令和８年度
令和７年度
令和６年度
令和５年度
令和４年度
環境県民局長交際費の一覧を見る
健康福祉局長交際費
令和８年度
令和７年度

● WORK INSTRUCTION:
Give back the data exactly.

● RESULT FOR THIS TASK:
令和８年度
令和７年度
令和６年度
令和５年度
令和４年度
環境県民局長交際費の一覧を見る
健康福祉局長交際費
令和８年度
令和７年度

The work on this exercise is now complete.